The task> Every record needs to be repeated exactly; its pictures do not.

Excerpted data>
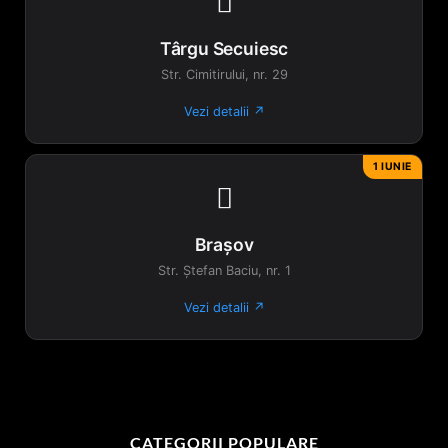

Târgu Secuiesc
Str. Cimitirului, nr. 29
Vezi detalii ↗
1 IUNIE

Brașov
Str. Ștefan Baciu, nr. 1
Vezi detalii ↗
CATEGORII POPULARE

Exercise result>

Târgu Secuiesc
Str. Cimitirului, nr. 29
Vezi detalii ↗
1 IUNIE

Brașov
Str. Ștefan Baciu, nr. 1
Vezi detalii ↗
CATEGORII POPULARE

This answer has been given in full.